BEGIN Given information
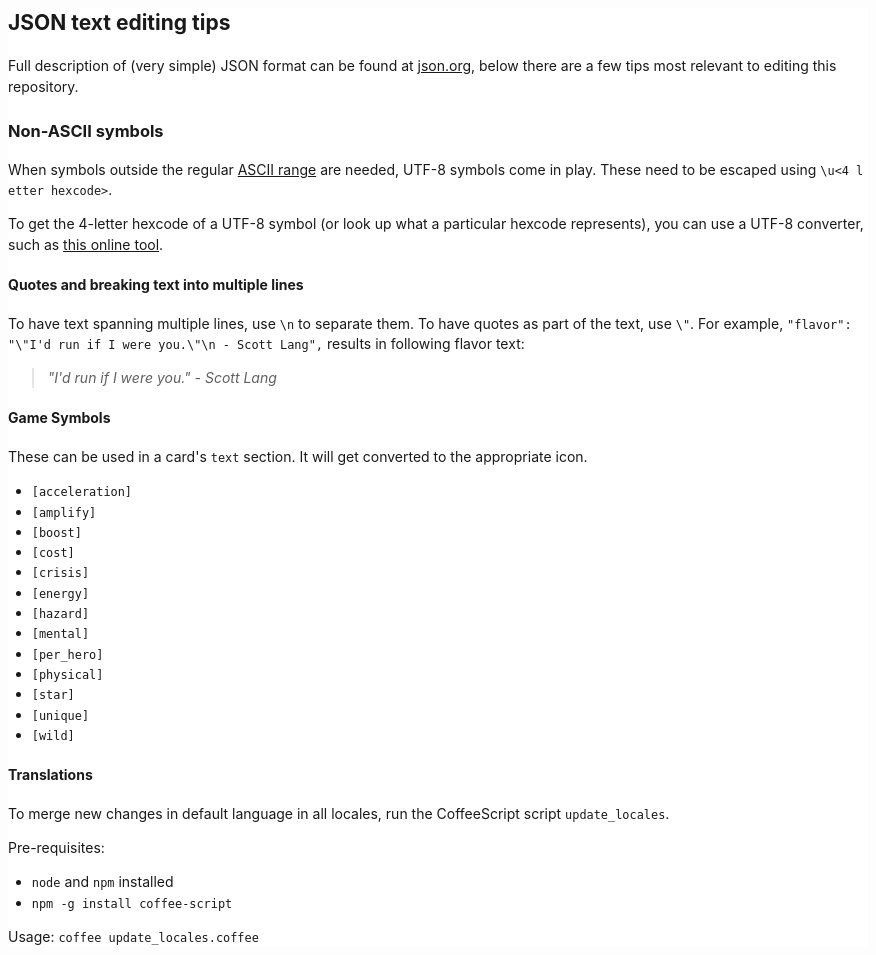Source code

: ## JSON text editing tips

Full description of (very simple) JSON format can be found at [json.org](http://www.json.org/), below there are a few tips most relevant to editing this repository.

### Non-ASCII symbols

When symbols outside the regular [ASCII range](https://en.wikipedia.org/wiki/ASCII#ASCII_printable_code_chart) are needed, UTF-8 symbols come in play. These need to be escaped using `\u<4 letter hexcode>`.

To get the 4-letter hexcode of a UTF-8 symbol (or look up what a particular hexcode represents), you can use a UTF-8 converter, such as [this online tool](http://www.ltg.ed.ac.uk/~richard/utf-8.cgi).

#### Quotes and breaking text into multiple lines

To have text spanning multiple lines, use `\n` to separate them. To have quotes as part of the text, use `\"`.  For example, `"flavor": "\"I'd run if I were you.\"\n - Scott Lang",` results in following flavor text:

> _"I'd run if I were you."_
> _- Scott Lang_

#### Game Symbols

These can be used in a card's `text` section. It will get converted to the appropriate icon.

* `[acceleration]`
* `[amplify]`
* `[boost]`
* `[cost]`
* `[crisis]`
* `[energy]`
* `[hazard]`
* `[mental]`
* `[per_hero]`
* `[physical]`
* `[star]`
* `[unique]`
* `[wild]`

#### Translations

To merge new changes in default language in all locales, run the CoffeeScript script `update_locales`.

Pre-requisites:

* `node` and `npm` installed
* `npm -g install coffee-script`

Usage: `coffee update_locales.coffee`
END Given information
## The problem:
The line containing "### Non-ASCII symbols" marks where the copy ends; print every line before it from the start of the records, and that line too, but no pictures.

## Solved exercise:
Source code

: ## JSON text editing tips

Full description of (very simple) JSON format can be found at [json.org](http://www.json.org/), below there are a few tips most relevant to editing this repository.

### Non-ASCII symbols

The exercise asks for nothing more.